When I think of how hard it has been to sit down and write this, I think that maybe I just needed this time to get back to a good spot. When Dr. Whiting told me that I was probably going to live, I made one of those lofty promises that everyone makes when they have a life-changing experience. I was going to start really paying attention to the good things — even if it just meant five minutes out of the day to live in the moment. I promised myself that I wasn’t going to worry so much about the past or the future but just appreciate the life I have and what is happening now.
But you see, I really wanted to do it. I wasn’t just paying lip service. But resolutions are hard, right? What’s the new year’s resolution success rate?

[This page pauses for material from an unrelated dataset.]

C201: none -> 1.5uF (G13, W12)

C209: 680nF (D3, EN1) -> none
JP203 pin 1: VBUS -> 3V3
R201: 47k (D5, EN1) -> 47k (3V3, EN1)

I don’t know exactly, but I’ve heard it’s pretty dismal.
Periodically over the past 15 months, I’ve lost sight of that resolution. I’ve lost sight of my life, what my life really is and what it really means. At times, I’ve lost sight of how important my family really is, how fortunate I am to be alive, and how trivial most other things are. It usually coincides with the approach of a follow-up doctor’s appointment, when my hypochondriac tendencies get really worked up. But what I’ve learned is that when you know your next doctor’s visit may go bad, you just live to the fullest.
But should you have to worry about a doctor’s visit in order to really live your life? I won’t rehash it all here. I think you get the gist, but if you really need the motivation, you can read the earlier pieces documenting my journey linked below.
I’ll just say again that surviving cancer is kind of like living with a gun to your head. It’s like a crazy game of Russian roulette. But really, most of life is kind of like that. You wake up, step into the shower, walk out the door, and get in your vehicle, and you’re taking your life in your hands every step of the way (especially if you’re driving in southern Utah in the winter). But it doesn’t keep me home. I got things to do.
I got living to do. And so do you.
Having survived malignant melanoma (16% five yr. survival if spread) now dealing with another chronic, progressive health issue, I understand…believe me, I do. It is easiest to pledge living the moment when one is enjoying good health or, conversely, when we know our time is about to run out. Its the middle and fear of the unknown that make the “pledge” a bit more difficult. The only thing I know for sure (98 percent) is we don’t want to look back one, five, ten years from now with regret and wishing we had the time back we spent worrying excessively about our health challenges. Remember the lion and the gazelle…tomorrow, the sun comes up anyway.